It may be true that "existing rigs" could produce additional barrels of domestic oil immediately, whether on land or in the ocean, as Sen. McCain suggests. If so, he might want to ask his friends in the oil business why those rigs aren't producing more oil now, at prices above $120 a barrel. An existing rig by definition is a rig that is operating legally on property already leased for exploration -- and can produce oil unencumbered by any environmental constraints on drilling.
In case the senator doesn't understand, an existing rig is where someone has already drilled a well.
Where companies would have to install new rigs, the question is whether a lease already exists or whether the government would have to grant a new lease. New drilling on the Outer Continental Shelf would mean new leases that are now illegal.
But as the Associated Press reported last month, nearly 75 percent of the existing leases on federal lands held by petroleum companies are currently producing no oil. Those companies today hold nearly 30 million acres dormant, according to the AP. Nobody in the federal government even knows whether any exploration has taken place over the past decade.

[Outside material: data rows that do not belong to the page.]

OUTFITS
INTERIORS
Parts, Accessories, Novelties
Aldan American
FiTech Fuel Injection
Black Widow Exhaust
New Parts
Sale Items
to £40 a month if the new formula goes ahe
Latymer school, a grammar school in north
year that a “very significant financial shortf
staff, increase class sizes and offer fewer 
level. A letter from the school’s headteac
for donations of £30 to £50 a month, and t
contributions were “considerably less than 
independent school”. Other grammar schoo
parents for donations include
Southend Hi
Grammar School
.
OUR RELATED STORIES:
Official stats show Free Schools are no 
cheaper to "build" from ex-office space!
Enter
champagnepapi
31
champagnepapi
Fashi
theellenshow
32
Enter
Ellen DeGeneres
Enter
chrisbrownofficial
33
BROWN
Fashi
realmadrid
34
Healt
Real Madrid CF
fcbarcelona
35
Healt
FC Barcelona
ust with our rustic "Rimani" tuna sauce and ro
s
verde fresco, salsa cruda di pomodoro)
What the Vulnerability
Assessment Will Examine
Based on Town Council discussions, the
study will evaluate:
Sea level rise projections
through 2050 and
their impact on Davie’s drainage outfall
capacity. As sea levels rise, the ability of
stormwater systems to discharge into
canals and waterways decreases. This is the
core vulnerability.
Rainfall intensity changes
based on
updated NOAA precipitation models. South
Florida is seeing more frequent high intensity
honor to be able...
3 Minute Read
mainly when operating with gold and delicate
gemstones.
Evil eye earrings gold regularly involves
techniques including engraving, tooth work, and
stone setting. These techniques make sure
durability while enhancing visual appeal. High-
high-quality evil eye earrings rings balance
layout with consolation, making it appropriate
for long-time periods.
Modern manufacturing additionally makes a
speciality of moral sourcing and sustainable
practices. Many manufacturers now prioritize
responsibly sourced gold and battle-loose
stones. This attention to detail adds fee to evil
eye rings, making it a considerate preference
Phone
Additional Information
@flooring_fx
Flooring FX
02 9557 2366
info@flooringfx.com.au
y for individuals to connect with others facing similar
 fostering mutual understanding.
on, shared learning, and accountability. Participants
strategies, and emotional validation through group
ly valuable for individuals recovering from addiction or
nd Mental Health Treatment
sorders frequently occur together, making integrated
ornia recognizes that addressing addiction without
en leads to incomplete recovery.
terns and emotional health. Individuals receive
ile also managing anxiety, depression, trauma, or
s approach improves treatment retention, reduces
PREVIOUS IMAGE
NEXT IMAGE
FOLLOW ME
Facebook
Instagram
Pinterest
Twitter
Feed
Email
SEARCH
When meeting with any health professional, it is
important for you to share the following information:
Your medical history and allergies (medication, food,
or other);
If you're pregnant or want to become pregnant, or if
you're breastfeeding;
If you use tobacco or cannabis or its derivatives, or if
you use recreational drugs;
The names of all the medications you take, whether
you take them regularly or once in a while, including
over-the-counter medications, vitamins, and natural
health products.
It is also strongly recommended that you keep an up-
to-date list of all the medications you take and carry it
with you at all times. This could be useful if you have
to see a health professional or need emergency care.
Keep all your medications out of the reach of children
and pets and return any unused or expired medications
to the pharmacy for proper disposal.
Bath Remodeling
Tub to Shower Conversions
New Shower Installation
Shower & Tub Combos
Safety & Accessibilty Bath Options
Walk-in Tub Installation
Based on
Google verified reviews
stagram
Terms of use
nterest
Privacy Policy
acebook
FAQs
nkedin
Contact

Perhaps Sen. McCain should ask his friends in the industry why they aren't exploring or producing on the leases they already control. A truthful answer would be that those leases count as financial assets whether productive or not -- and adding to them enhances an oil firm's bottom line.
The senator should also ask an oil company executive to step forward and explain how any new offshore oil lease can produce petroleum within the next few months or even a year. If that is possible, then the Department of Energy analysis of future domestic oil production is scandalously wrong. The department's Energy Information Agency released a study last year predicting that granting access to new offshore leases would not begin to produce any actual oil until around 2020, and would have no "significant impact on domestic crude oil and natural gas production or prices before 2030," if ever.
As the Republican presidential nominee -- and a putative environmentalist -- he suddenly seems eager to exploit voter discontent over high gasoline prices to promote offshore drilling. He may even think he can ride the energy crisis into the White House.
Voters may or may not believe the Senator's silly claims about his "briefings" from oilmen, which mainly seem to have involved handing over a fat check. Indeed, so far the only beneficiary of his offshore drilling offensive is the McCain presidential war chest. The Washington Post recently reported that the oil industry "gushed money after [his] reversal on oil drilling" last month.
They never gave him that kind of money when he talked straight.